Emilio Lacambra, fallecido el pasado verano, era el alma de su negocio. Su familia ha destacado que ese lugar tenía sentido con Emilio al frente. Este cierre echa la llave a décadas de conversaciones, de decisiones, de creaciones y de revoluciones gestadas entre platos de comida casera, cafés, copas, música y humo, sí, humo, durante muchos años en esos salones se fumaba, hablaba y cantaba al amparo de quién te permite hacerlo con libertad en tiempos en los que podías echarte un cigarro pero no cantar según qué canciones o hablar de según qué temas.
El 7 de octubre de 1939 marcó la apertura del restaurante en el número 5 de la avenida de Madrid de Zaragoza, gracias a la visión de Emilio Lacambra y Carmen García. Con el tiempo, sus hijos Emilio y Guillermo se unieron, dando continuidad al proyecto familiar.

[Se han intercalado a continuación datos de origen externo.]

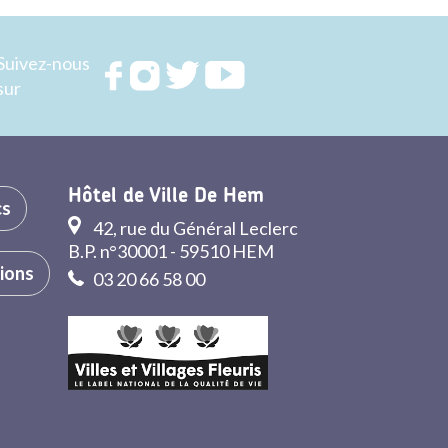
Suivez-nous
Rejoignez
Rejoignez
Rejoignez
Rejoignez
sur
nous sur
nous sur
nous sur
nous sur
FACEBOOK
INSTAGRAM
TWITTER
YOUTUBE
Hôtel de Ville De Hem
cs
42, rue du Général Leclerc
B.P. n°30001 - 59510 HEM
tions
03 20 66 58 00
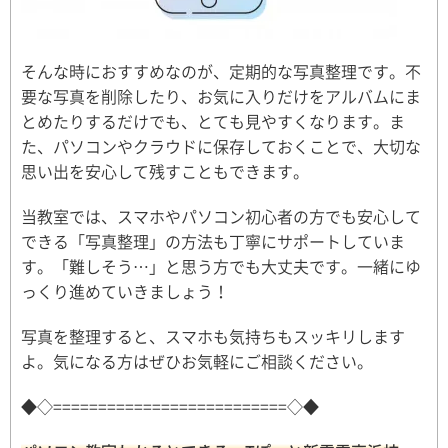
そんな時におすすめなのが、定期的な写真整理です。不
要な写真を削除したり、お気に入りだけをアルバムにま
とめたりするだけでも、とても見やすくなります。ま
た、パソコンやクラウドに保存しておくことで、大切な
思い出を安心して残すこともできます。
当教室では、スマホやパソコン初心者の方でも安心して
できる「写真整理」の方法も丁寧にサポートしていま
す。「難しそう…」と思う方でも大丈夫です。一緒にゆ
っくり進めていきましょう！
写真を整理すると、スマホも気持ちもスッキリします
よ。気になる方はぜひお気軽にご相談ください。
◆◇==========================◇◆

Casa Emilio fue el hogar de, entre otros, Andalán, revista en la que Emilio ponía publicidad primero por militancia y segundo, como él mismo ha dicho en alguna ocasión, por negocio. Cada peseta invertida se le devolvía con creces, con cenas, encuentros, comidas y eventos que tenían lugar en su restaurante, en su casa.
Durante los años 60, Emilio convirtió su negocio en el lugar donde el PCE guardaba sus materiales e ideaba su propaganda, el lugar donde se reunían protegidos cuando era un riesgo acoger esas actividades, siempre fue una persona tremendamente comprometida con sus ideas.
Un local defendido con uñas y dientes de la presión inmobiliaria que se ha mantenido abierto en un edificio prácticamente tapiado, un local en el que comía gente que no podía pagar porque Emilio creía de verdad en la solidaridad y el reparto.
Este siglo nos lleva a restaurante temáticos, a festivales de hamburguesas, cafeterías cuquis y estrellas tras los fogones, y se nos han acabado los bares como lugar de encuentro, los restaurantes a los que ir a echar la sobremesa, a los que ir a escuchar y a aprender, nos han cerrado el último espacio seguro en el que ser antifascistas comiendo unos huevos con fritada y untando pan mientras Emilio te contaba alguna batalla librada entre sus mesas. En esas mesas quedan para siempre las conversaciones de Antón Castro con Miguel Mena y Félix Romeo, los dibujos, algunos tan ilustres como el de Pablo Serrano, las secretas idas y venidas de camaradas del Partido Comunista o el sonido de La Albada de Labordeta.
Adiós a la casa de comidas de Emilio que hizo honor a su nombre siendo anfitrión, actor, amigo, militante y convirtiendo ese local donde se servía de comer en una casa, en un hogar para las mejores ideas de las mejores personas.